だって私、『サモドラ』のルールとか、ゆうてゼンゼン理解してねーんだからさ……。
『さて、星兵の皆さんは、“盤上戦術”についてはすでにご存知の通りかと思いますので、いまさら説明の必要はありませんね?』
『まーね〜、これが初めてってワケでもないし。——いやまあ、こんな謎の場所に呼び出されてってのは、初めてなんだケド』
『ええ、そうですね。その点では、普段とは違う部分もあるでしょうが……まあ、その辺りについてはおいおい、実際の進行の中で掴んでいってもらえればと。まあ、私もサポートしますので、心配することはありませんよ』
『うむ……どちらにせよ、一介の駒である我らは、ただ指揮官殿の指揮に従うまでよ』
『……(ウンウン)』
「えぁっ、っとお……いや、その……わ、私ぃー……」
やべぇ、やべぇぞ……やべぇって……!
私一人だけ、なんか場違いなとこにいる! 自分だけ、なんも知らんやつに巻き込まれてる……!
チアキの心配とかしている場合じゃない……私の方がピンチだ、これ……!
『ただまあ……火神さんは我々とは違い、完全に初心者ですので、色々と説明する必要がありますよね』
「っ! シャイニー……! そ、そうですよ、そうなんです……! 私、なんも分かってないですからっ……」
『ええ、ええ、分かっています。なので火神さんには、しっかりと説明していく必要があるでしょうね』
「ええ、ええ、そうですよ。お手数をおかけしますけど、そこはマジで、よろしくお願いします……!」
『もちろん、火神さんも貴重な戦力なのですからね、ちゃんとレクチャーさせてもらいますとも。さて、とはいえ……私も指揮官として色々とやることがありますので——そうですね、ランディさん、あなたに火神さんへの説明をお願いしてもよろしいですか?』
『おっ、アタシの出番だね! 任せて! キャガミンには、アタシがバッチリ説明しておくから!』
『助かります。では、頼みますね』
「あ、ありがとうございます、ランディさん」
『No worries.(気にしないで)。誰にだって初めてはあるからね。だからここは、おねーさんを頼ってちょーだい』
「ふふ、はい、お願いします、ランディさん」
『ランディでいいよ、キャガミン!』
「……おっけー、ランディ、よろしくね」
『Good.(いいじゃん)。その調子! 気楽にいきましょ〜ネ〜』
さすがランディ……私もいい感じに落ち着いてきたよ。
これは実際、教えてもらう相手としてはベストなチョイスな気がするね。——さすがはシャイニー、いい采配だ。
フレンドリーなランディからしっかりと教えてもらえるなら、まあたぶん、なんとかなるだろう……。

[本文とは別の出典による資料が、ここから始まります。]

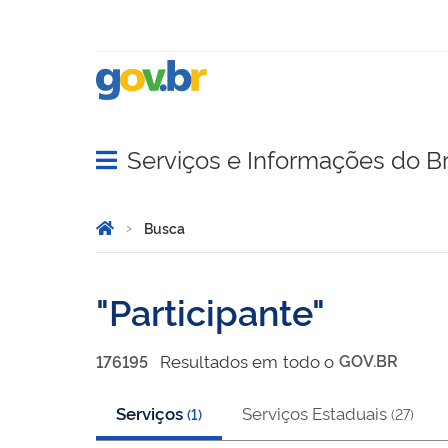
Serviços e Informações do Br
Abrir menu principal de navegação
Você está aqui:
Página Inicial
Busca
Busca
Participante
Resultado
s
em
todo o
GOV.BR
176195
Serviços
Serviços Estaduais
(
1
)
(
27
)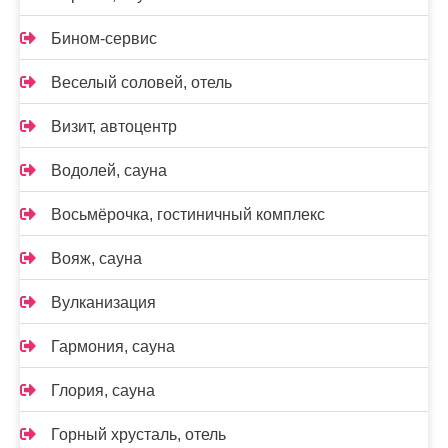
Бином-сервис
Веселый соловей, отель
Визит, автоцентр
Водолей, сауна
Восьмёрочка, гостиничный комплекс
Вояж, сауна
Вулканизация
Гармония, сауна
Глория, сауна
Горный хрусталь, отель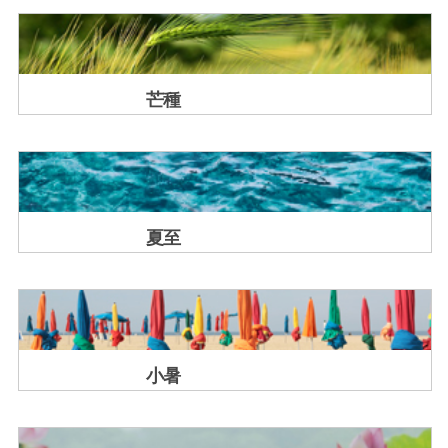
芒種
夏至
小暑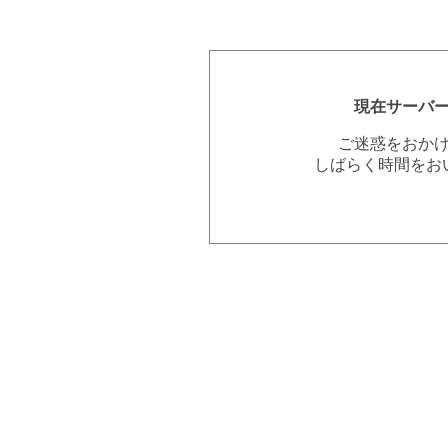
現在サーバ
ご迷惑をおか
しばらく時間をお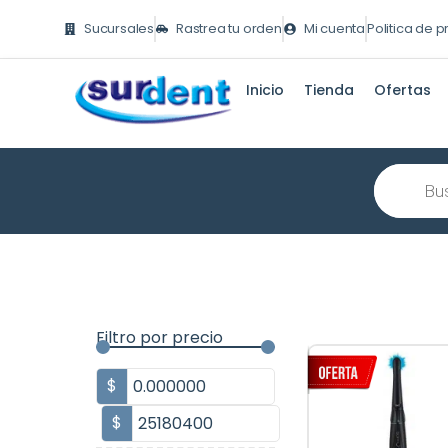
Ir
Sucursales
Rastrea tu orden
Mi cuenta
Politica de 
al
contenido
Inicio
Tienda
Ofertas
Búsqueda
de
producto
Filtro por precio
$
$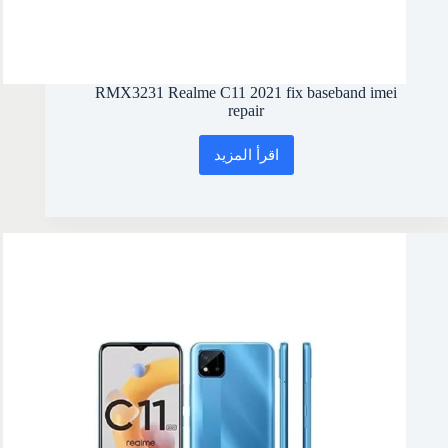
RMX3231 Realme C11 2021 fix baseband imei
repair
اقرأ المزيد
RMX3231
Realme
C11
2021
fix
baseband
imei
repair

あとはもう……実際にやりながら掴んでいくしかないな、私も。
まあ、やりながらというなら、それこそ……
——そこで私は、自分の手に“恐る恐る”握られている、その装備を一瞥する。
マユリちゃんから支給された——このとんでもない——新武器についても、なんとか使いながら慣れていくしかなさそうだ……。
ぶっちゃけ、不安というならそれこそ、このとんでもない武器を私が使いこなせるのかどうかも、よっぽど不安なんだけれどね……。